# not in our church



## BrianR (Oct 12, 2011)

A young couple wanted to join the church, the priest told them, 'We have a special requirement for new member couples. You must abstain from sex for one whole month.'

The couple agreed, but after two-and-a-half weeks returned to the Church.

When the priest ushered them into his office, the wife was crying and the husband was obviously very depressed.

'You are back so soon...Is there a problem?' the priest inquired.

'We are terribly ashamed to admit that we did not manage to abstain from sex for the required month.' The young man replied sadly.

The priest asked him what happened.

'Well, the first week was difficult... However, we managed to abstain through sheer willpower. The second week was terrible, but with the use of prayer, we managed to abstain. However, the third week was as unbearable. We tried cold showers, prayer, reading from the Bible &#8230;.. anything to keep our minds off Carnal Thoughts.
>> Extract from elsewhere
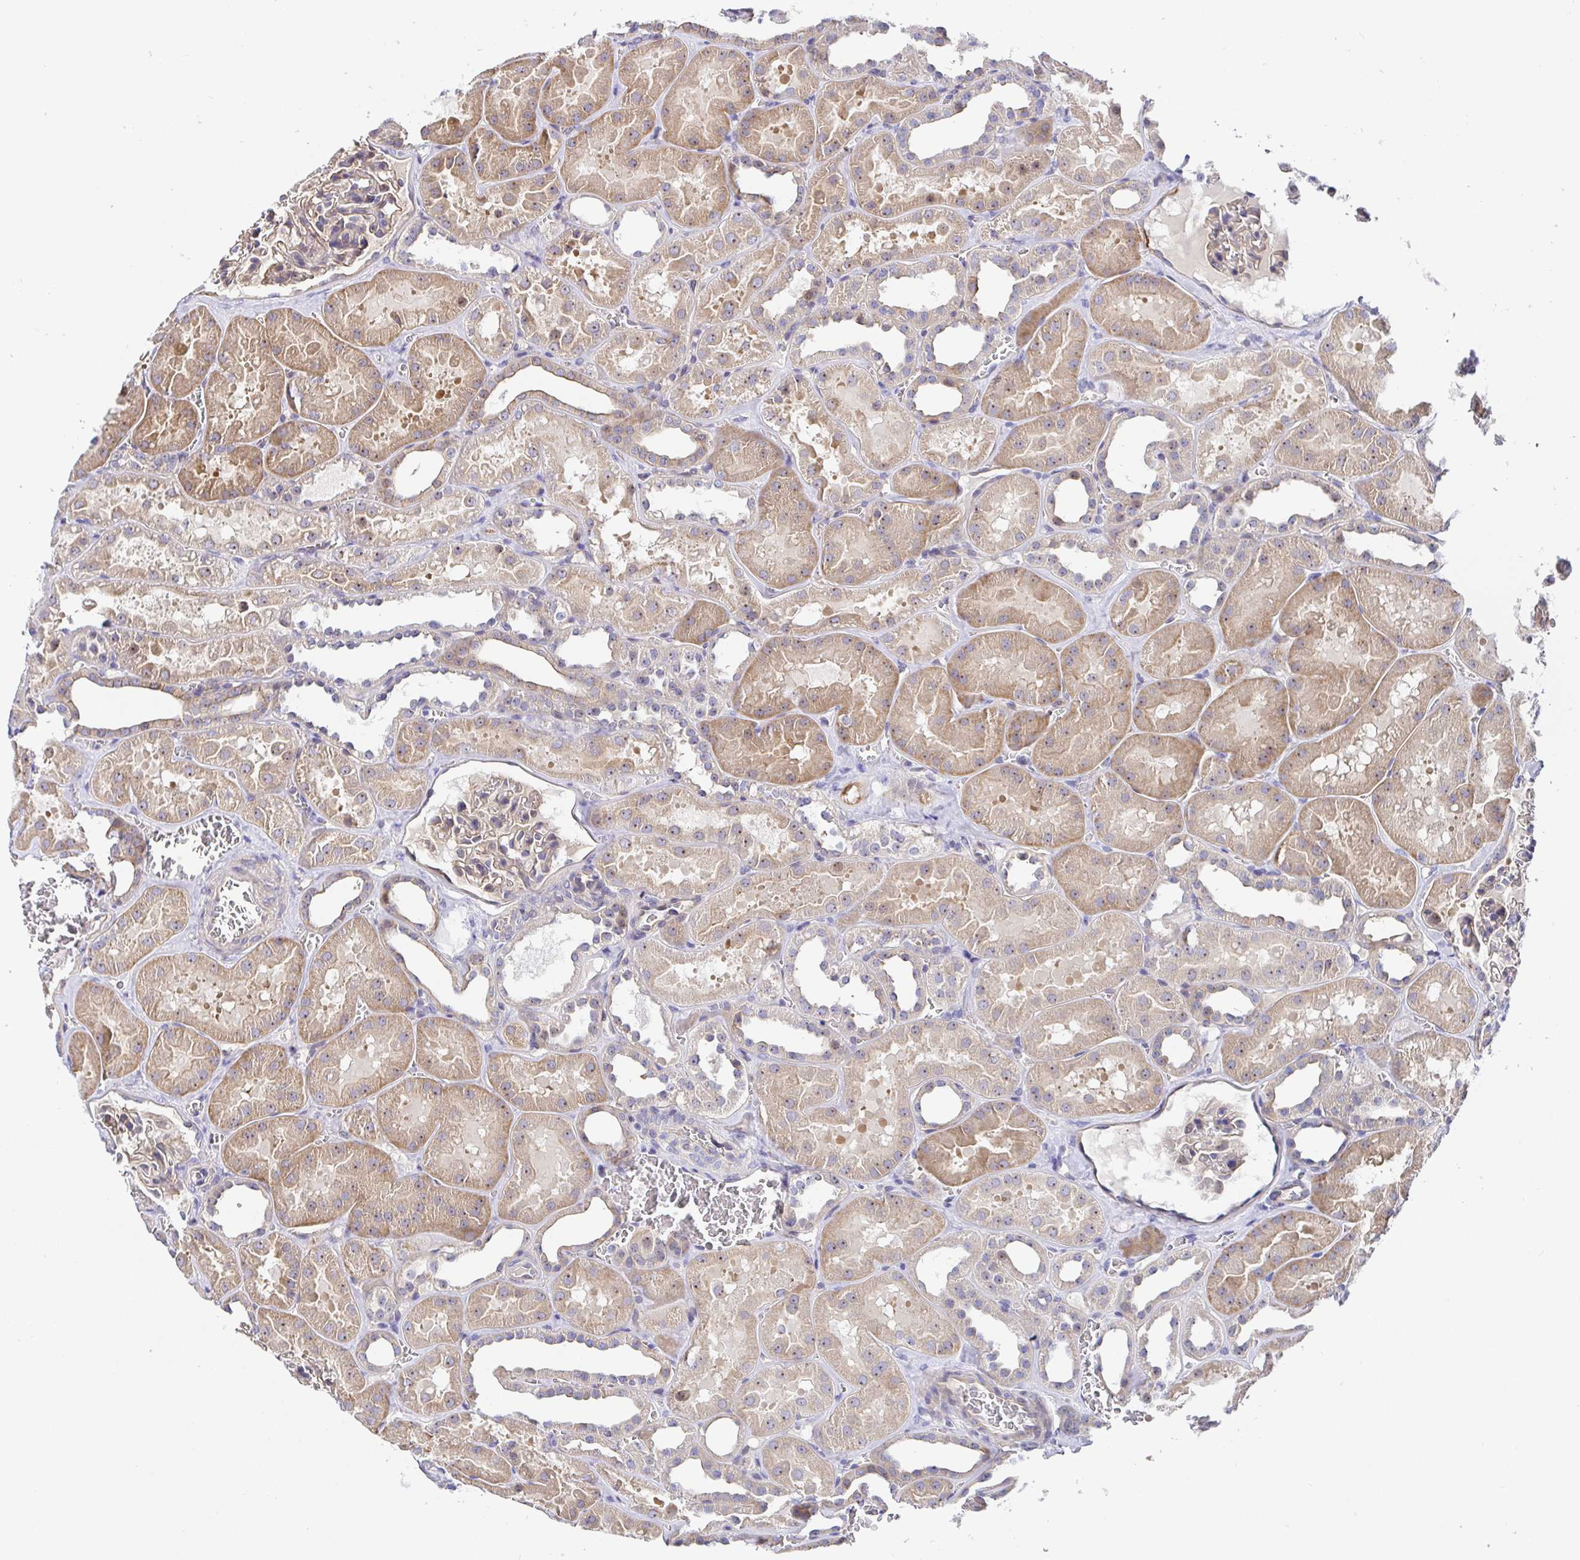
{"staining": {"intensity": "weak", "quantity": "25%-75%", "location": "cytoplasmic/membranous"}, "tissue": "kidney", "cell_type": "Cells in glomeruli", "image_type": "normal", "snomed": [{"axis": "morphology", "description": "Normal tissue, NOS"}, {"axis": "topography", "description": "Kidney"}], "caption": "This is an image of immunohistochemistry staining of unremarkable kidney, which shows weak expression in the cytoplasmic/membranous of cells in glomeruli.", "gene": "TIMELESS", "patient": {"sex": "female", "age": 41}}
One afternoon my wife reached for a can of paint and dropped it. When she bent over to pick it up, I was overcome with lust and I just had my way with her right then and there.

It was lustful, loud, passionate sex. It lasted for over an hour and when we were done we were both drenched in sweat,' admitted the man, shamefacedly.

The priest lowered his head and said sternly, 'You understand this means you will not be welcome in our church.'

'We know.' said the young man, hanging his head, 'We're not welcome at Homebase, either.'


----------



## davelincs (Jan 1, 2010)

:lol:


----------



## pw1960 (Aug 3, 2012)

:lol:


----------



## YELLOW_TT (Feb 25, 2004)

:lol: :lol:


----------



## Nilesong (Jan 19, 2009)

:lol: :lol:


----------



## basky (May 26, 2009)

:lol: :lol:


----------



## SteveMack (Sep 30, 2012)




----------



## merloc (Apr 23, 2012)

:lol:


----------



## Gram TT (Aug 28, 2009)

:lol: :lol: :lol:


----------



## chipper (Oct 12, 2012)

:mrgreen:


----------